Antes de nos perguntarmos o que é a
Geografia ou o que a Geografia estuda - no fim das contas ambas as questões se
resolvem numa só problemática - precisamos nos perguntar por que estudarmos
Geografia? Para que serve a Geografia? Ou para quem serve? Precisamos também
nos colocar para além das respostas prontas, das finalidades estabelecidas em
livros didáticos, livros de ensino de geografia ou documentos oficiais.
A Geografia que se pratica nas
escolas certamente tem um valor e uma importância social, para além de
conhecimento estratégico ou pragmático. Mas não podemos tomar como objetivo da
Geografia, sem mais questionamentos, “formar cidadãos críticos” ou construir “consciência crítica”. De
todas as disciplinas escolares a Geografia é a que aborda temas e problemas da
sociedade e mundo em que vivemos. É a ciência que nos ajuda a compreender essa
sociedade, interpretá-la, posicionar-se nela de uma forma escalar, abrangendo
todos os lugares do mundo. Em que a geografia ajuda/contribui para “formar” cidadãos? E de que modo a geografia escolar pode contribuir para o pensamento crítico? A
Geografia pode contribuir para o exercício da cidadania, práticas
de cidadania, mas esta não é uma especificidade disciplinar, é, de um modo
geral, uma tarefa da educação escolar.
E consciência crítica? O que é
isso? É evidente que a consciência se desenvolve a partir da aprendizagem, de
todo processo aprendizagem. E que a crítica é fundamental para nos
posicionarmos no mundo como sujeitos, agentes, protagonistas. Porém, por que a
Geografia também não atuaria no sentido de construir um novo sentimento, novas
formas de sentir, de querer, de imaginar, tanto quanto pensar e atuar no mundo?

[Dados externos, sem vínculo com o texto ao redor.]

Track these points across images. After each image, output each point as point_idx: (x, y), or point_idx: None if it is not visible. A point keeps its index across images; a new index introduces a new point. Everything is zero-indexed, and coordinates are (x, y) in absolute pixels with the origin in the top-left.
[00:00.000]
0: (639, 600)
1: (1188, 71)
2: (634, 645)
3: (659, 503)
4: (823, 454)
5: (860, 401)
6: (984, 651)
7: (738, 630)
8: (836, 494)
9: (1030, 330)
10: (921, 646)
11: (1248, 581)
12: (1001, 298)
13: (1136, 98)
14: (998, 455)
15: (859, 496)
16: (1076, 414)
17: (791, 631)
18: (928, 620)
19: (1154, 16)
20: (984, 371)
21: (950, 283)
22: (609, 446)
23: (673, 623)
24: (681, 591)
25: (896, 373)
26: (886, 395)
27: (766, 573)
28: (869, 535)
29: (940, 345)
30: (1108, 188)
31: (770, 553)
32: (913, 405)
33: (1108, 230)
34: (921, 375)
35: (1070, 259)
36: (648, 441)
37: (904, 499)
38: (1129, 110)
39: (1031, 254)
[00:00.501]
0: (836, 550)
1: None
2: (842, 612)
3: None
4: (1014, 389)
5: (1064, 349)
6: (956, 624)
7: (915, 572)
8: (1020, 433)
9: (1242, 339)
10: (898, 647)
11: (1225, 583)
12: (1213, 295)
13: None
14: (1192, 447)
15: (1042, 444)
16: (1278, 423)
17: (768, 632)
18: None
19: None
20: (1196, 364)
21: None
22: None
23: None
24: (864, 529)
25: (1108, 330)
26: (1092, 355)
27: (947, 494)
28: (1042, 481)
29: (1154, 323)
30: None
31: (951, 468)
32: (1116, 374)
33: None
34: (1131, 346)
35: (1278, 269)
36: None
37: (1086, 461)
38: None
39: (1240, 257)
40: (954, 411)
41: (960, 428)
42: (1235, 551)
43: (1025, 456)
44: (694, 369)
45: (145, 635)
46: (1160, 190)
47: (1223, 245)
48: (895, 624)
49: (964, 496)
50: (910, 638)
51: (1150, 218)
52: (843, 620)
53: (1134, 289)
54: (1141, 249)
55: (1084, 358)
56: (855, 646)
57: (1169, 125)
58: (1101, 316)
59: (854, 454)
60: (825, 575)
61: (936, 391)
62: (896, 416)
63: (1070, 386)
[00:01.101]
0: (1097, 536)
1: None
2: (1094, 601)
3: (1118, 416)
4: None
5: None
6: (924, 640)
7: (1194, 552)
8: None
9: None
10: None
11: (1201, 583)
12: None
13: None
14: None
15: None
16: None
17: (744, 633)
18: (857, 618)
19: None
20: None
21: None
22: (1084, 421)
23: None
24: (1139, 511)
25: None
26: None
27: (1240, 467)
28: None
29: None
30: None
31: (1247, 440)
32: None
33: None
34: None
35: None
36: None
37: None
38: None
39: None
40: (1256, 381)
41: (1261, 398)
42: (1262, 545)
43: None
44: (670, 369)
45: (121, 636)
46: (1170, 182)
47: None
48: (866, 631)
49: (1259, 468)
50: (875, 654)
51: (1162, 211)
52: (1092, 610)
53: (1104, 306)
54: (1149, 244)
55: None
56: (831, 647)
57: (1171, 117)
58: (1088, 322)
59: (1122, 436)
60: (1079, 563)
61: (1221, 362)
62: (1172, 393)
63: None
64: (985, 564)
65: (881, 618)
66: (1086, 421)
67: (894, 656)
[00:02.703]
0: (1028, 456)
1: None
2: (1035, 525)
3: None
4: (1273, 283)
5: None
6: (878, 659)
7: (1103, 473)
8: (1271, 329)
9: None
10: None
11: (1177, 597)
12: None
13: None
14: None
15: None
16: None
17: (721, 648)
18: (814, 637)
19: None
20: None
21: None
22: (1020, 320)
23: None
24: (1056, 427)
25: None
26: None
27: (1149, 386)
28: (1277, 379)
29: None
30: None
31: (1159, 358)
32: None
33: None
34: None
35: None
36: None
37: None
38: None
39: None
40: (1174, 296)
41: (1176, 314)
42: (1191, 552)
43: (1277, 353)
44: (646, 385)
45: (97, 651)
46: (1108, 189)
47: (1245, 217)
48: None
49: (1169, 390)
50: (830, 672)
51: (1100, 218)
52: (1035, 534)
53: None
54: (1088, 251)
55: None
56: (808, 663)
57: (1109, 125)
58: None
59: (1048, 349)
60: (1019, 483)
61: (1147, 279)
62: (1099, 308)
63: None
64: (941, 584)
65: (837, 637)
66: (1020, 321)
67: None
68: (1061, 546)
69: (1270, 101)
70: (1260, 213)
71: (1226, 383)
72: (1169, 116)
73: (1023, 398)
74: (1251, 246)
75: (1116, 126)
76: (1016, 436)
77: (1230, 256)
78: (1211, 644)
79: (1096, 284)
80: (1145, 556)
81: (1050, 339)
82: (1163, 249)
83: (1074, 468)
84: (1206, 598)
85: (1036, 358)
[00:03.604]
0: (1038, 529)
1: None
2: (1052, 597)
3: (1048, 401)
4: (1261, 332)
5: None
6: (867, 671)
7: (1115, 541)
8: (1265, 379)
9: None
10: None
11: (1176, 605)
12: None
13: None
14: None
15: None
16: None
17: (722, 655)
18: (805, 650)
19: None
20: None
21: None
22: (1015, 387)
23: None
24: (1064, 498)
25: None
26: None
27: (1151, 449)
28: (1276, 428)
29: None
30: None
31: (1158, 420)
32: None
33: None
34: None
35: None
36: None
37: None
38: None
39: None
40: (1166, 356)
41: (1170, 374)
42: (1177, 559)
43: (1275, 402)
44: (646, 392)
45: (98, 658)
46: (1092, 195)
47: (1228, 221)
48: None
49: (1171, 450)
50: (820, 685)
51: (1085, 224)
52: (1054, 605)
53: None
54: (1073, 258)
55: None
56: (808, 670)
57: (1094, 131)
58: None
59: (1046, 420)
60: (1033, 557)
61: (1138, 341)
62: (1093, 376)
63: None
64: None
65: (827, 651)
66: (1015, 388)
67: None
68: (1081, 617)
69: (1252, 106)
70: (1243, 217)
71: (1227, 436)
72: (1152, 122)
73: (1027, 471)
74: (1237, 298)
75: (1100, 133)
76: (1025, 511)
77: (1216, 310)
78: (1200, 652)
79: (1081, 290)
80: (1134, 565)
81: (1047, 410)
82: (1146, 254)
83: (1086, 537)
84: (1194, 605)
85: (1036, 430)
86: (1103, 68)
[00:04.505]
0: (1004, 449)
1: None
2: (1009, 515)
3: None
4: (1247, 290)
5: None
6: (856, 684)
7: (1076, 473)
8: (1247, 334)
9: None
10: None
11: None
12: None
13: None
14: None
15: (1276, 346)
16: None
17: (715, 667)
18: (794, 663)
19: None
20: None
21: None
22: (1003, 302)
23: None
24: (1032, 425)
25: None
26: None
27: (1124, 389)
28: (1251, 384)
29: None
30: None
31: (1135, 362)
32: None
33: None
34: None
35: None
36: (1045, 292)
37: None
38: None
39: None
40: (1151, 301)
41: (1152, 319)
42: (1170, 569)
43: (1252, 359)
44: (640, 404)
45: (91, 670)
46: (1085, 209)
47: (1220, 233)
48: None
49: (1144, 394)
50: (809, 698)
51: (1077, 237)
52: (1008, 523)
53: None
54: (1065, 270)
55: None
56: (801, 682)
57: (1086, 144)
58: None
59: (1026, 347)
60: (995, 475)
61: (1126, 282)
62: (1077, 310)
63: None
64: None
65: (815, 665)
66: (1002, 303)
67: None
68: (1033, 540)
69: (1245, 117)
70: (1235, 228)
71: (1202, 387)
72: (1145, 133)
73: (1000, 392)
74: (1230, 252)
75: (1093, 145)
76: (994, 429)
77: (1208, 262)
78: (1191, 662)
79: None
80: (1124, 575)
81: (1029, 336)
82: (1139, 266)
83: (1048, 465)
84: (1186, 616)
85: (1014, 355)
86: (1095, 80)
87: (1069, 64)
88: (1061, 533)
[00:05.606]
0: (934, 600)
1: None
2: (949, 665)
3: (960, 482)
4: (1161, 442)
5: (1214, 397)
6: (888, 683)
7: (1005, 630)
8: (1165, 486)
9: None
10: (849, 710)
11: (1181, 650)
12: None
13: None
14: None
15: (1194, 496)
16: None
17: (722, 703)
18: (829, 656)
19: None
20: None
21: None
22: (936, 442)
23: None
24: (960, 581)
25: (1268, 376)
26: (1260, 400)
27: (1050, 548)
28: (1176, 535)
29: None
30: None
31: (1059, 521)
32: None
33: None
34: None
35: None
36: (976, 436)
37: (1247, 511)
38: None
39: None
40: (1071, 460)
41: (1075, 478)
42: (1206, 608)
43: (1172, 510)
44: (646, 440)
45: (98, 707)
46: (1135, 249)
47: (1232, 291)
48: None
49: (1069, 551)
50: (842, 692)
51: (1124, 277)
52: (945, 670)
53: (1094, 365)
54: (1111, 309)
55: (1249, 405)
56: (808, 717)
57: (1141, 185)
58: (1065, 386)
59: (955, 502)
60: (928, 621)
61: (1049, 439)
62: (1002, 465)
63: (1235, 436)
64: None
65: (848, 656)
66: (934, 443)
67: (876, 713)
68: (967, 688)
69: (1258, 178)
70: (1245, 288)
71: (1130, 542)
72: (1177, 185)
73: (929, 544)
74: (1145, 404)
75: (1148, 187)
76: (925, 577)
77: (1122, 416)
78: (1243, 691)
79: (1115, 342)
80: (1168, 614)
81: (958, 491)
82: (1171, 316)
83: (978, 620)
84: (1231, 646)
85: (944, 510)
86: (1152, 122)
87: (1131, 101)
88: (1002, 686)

E a crítica? O que é a crítica sem a análise, a interpretação, a compreensão, a
meditação, a reflexão? A geografia permite uma crítica do mundo, das
instituições, dos sujeitos e da sociedade em que vivemos a partir de uma
análise, de uma interpretação geográfica. Portanto, a especificidade do ensino
de geografia é possibilitar o desenvolvimento de conhecimentos geográficos da
sociedade e do mundo que contribua para a constituição de novos sujeitos, de
novos protagonistas sociais, cidadãos de direito e de fato. Nesse caso, a cidadania deve está articulada ao reconhecimento das diferentes identidades socioculturais.
A Geografia é importante porque
possibilita o desenvolvimento/construção de conhecimentos sobre a sociedade como espaço
socialmente produzido. Por isso ensinamos Geografia: porque não existe
sociedade sem espaço. Ao se organizar socialmente os homens e as mulheres ao
mesmo tempo constroem espaço. Não existe uma sociedade que se organize primeiro
e depois construa “seu” espaço, toda sociedade se organiza espacialmente desde
o início e sempre (Porto-Gonçalves, 2003).

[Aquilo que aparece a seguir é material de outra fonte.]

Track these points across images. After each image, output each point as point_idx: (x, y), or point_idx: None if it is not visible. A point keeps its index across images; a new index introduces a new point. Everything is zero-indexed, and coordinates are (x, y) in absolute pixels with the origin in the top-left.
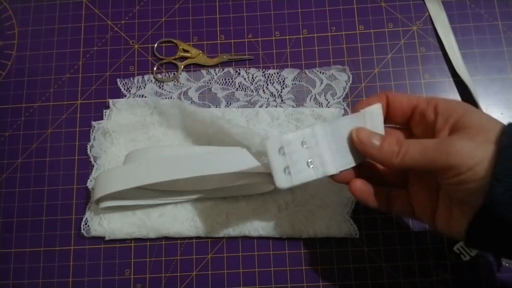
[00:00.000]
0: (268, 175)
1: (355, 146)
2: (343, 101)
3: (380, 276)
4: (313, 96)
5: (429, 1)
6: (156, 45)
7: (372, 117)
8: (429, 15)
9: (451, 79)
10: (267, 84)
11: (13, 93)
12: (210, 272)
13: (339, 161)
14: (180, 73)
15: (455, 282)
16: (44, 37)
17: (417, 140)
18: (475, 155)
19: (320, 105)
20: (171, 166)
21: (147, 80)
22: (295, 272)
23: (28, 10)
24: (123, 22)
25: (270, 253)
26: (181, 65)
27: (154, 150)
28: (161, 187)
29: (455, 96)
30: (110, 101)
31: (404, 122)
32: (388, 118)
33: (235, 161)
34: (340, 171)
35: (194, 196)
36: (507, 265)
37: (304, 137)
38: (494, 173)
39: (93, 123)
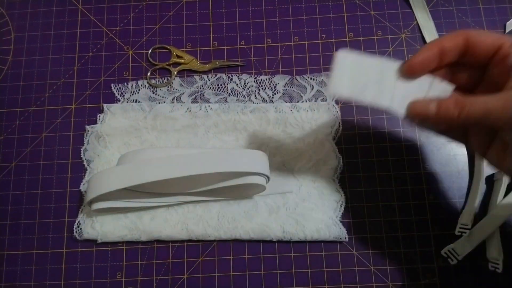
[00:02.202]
0: (261, 175)
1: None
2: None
3: (369, 279)
4: (304, 102)
5: (417, 10)
6: (150, 51)
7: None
8: (417, 23)
9: None
10: (259, 90)
11: (9, 97)
12: (201, 275)
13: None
14: (174, 79)
15: (443, 285)
16: (40, 42)
17: (478, 98)
18: None
19: (312, 110)
20: (162, 166)
21: (141, 85)
22: (285, 275)
23: (25, 16)
24: (118, 28)
25: (260, 256)
26: (175, 71)
27: (147, 152)
28: (153, 189)
29: None
30: (105, 105)
31: (483, 63)
32: (466, 59)
33: (227, 160)
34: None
35: (186, 199)
36: (493, 269)
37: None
38: None
39: (87, 127)
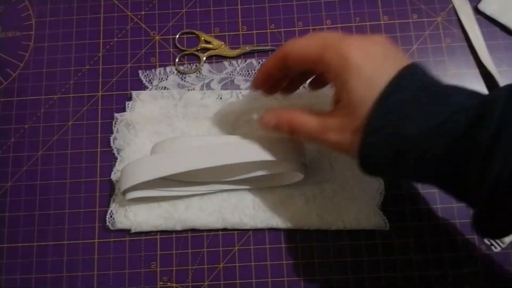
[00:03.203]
0: (297, 164)
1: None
2: None
3: (410, 268)
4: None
5: None
6: (177, 36)
7: None
8: (453, 6)
9: (477, 70)
10: None
11: (32, 85)
12: (237, 264)
13: None
14: (202, 65)
15: (486, 274)
16: (62, 28)
17: (307, 124)
18: (347, 146)
19: None
20: (198, 155)
21: (169, 72)
22: (323, 265)
23: (45, 0)
24: (143, 13)
25: (297, 245)
26: (203, 57)
27: (181, 140)
28: (188, 178)
29: (481, 87)
30: (134, 92)
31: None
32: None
33: (265, 149)
34: None
35: (221, 187)
36: None
37: None
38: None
39: (116, 115)
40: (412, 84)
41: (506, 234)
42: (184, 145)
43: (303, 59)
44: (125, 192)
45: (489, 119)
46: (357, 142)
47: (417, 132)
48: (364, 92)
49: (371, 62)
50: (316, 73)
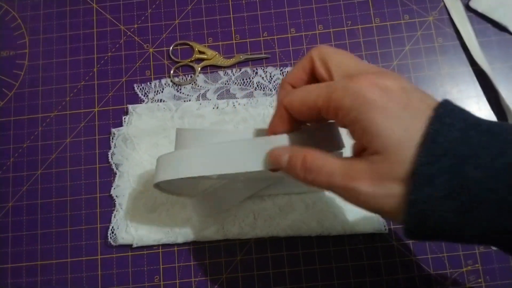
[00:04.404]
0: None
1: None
2: None
3: (411, 269)
4: None
5: None
6: (171, 48)
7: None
8: (444, 5)
9: (470, 68)
10: None
11: (28, 104)
12: (240, 274)
13: None
14: (198, 75)
15: (485, 271)
16: (56, 45)
17: (324, 167)
18: (381, 203)
19: None
20: (255, 155)
21: (165, 84)
22: (325, 270)
23: (38, 18)
24: (135, 26)
25: (299, 252)
26: (198, 67)
27: (206, 135)
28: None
29: (474, 85)
30: (130, 106)
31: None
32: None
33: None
34: None
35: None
36: None
37: None
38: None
39: (113, 130)
40: (456, 122)
41: None
42: (223, 139)
43: (308, 111)
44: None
45: None
46: (401, 196)
47: (483, 176)
48: (399, 134)
49: (394, 99)
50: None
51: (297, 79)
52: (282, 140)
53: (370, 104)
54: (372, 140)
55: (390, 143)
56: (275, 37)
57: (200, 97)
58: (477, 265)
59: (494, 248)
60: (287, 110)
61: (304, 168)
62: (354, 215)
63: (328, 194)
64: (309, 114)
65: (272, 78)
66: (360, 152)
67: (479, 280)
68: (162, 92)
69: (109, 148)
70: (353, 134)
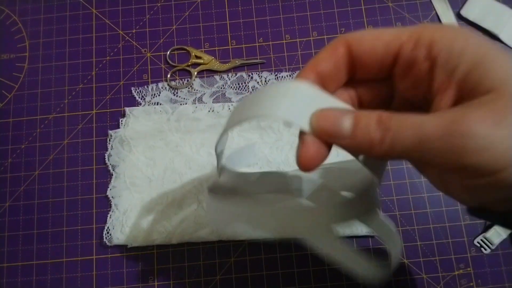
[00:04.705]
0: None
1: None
2: None
3: (403, 272)
4: None
5: None
6: (168, 52)
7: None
8: (436, 13)
9: None
10: None
11: (27, 105)
12: (233, 275)
13: None
14: (194, 80)
15: (477, 275)
16: (56, 48)
17: (409, 118)
18: (506, 149)
19: None
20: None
21: (162, 87)
22: (318, 272)
23: (38, 22)
24: (134, 31)
25: (292, 254)
26: (194, 72)
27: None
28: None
29: None
30: (127, 109)
31: (381, 77)
32: (356, 76)
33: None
34: None
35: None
36: None
37: None
38: None
39: (110, 132)
40: None
41: None
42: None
43: (382, 50)
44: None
45: None
46: None
47: None
48: None
49: (493, 46)
50: (398, 73)
51: (329, 69)
52: None
53: (475, 38)
54: (486, 75)
55: (509, 74)
56: (270, 43)
57: (196, 100)
58: (468, 269)
59: (485, 252)
60: (351, 49)
61: (383, 126)
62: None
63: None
64: (381, 58)
65: (267, 83)
66: (451, 105)
67: (471, 284)
68: (159, 95)
69: (106, 149)
70: (448, 73)
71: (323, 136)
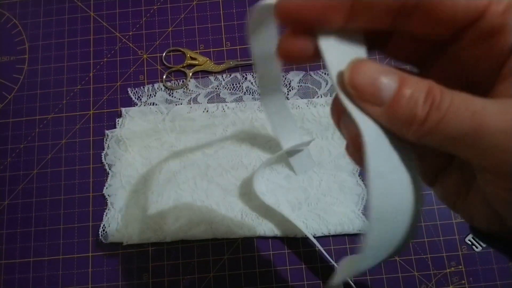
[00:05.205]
0: None
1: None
2: None
3: (395, 270)
4: (319, 97)
5: None
6: (164, 54)
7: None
8: None
9: None
10: None
11: (27, 106)
12: (227, 273)
13: None
14: (189, 80)
15: (469, 273)
16: (55, 50)
17: (466, 98)
18: None
19: (328, 105)
20: None
21: (157, 88)
22: (310, 270)
23: (38, 25)
24: (130, 33)
25: (285, 252)
26: (190, 73)
27: None
28: None
29: None
30: (123, 109)
31: (448, 39)
32: (407, 26)
33: None
34: None
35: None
36: None
37: None
38: None
39: (107, 132)
40: None
41: None
42: None
43: (459, 11)
44: None
45: None
46: None
47: None
48: None
49: None
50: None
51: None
52: None
53: None
54: None
55: None
56: None
57: (191, 101)
58: (460, 267)
59: (477, 249)
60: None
61: (431, 101)
62: (338, 216)
63: (314, 195)
64: (462, 15)
65: None
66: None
67: (463, 282)
68: (155, 96)
69: (103, 149)
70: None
71: (354, 94)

Do ponto de vista da transformação
e da mudança a que todo conhecimento visa, pois não tem sentido um conhecimento
que vise promover mudança, a Geografia e o espaço geográfico têm grande
importância. Acostumamos a compreender a mudança em termos de tempo, de
história, pois é fato sabido que nós fazemos a história. No entanto, toda
mudança histórica é mudança geográfica. Fazemos a Geografia do mesmo modo que
fazemos a história. E não há como alterar as condições sociais presentes
conservando o espaço tal como este se apresenta. Não há como criar “um mundo em
que caiba outros mundos”, como entendem os zapatistas, sem outras geografias,
outros espaços geográficos.
A Geografia é a ciência dos
“outros”, outros espaços, outros povos, outros grupos sociais, outras culturas.
Portanto, a Geografia ensina pela interpretação do espaço a diferença, a
pluralidade da condição social e geográfica humana. E ensina também a pensar e
atuar espacialmente para transformação social.
Podemos fazer a seguinte pergunta:
todos possuem uma vida boa? Todos vivem bem, com dignidade no mundo atual?
Certamente que não, sabemos. Então, por isso estudamos Geografia: porque
precisamos transformar a vida transformando o espaço! Não teria sentido estudar
Geografia se através desse conhecimento não fosse possível encontrar
alternativas para uma vida melhor, para uma vida mais digna. E esta vida boa,
esse bem viver, de que a grande maioria da humanidade carece, só é possível com
a construção de novos espaços de vida.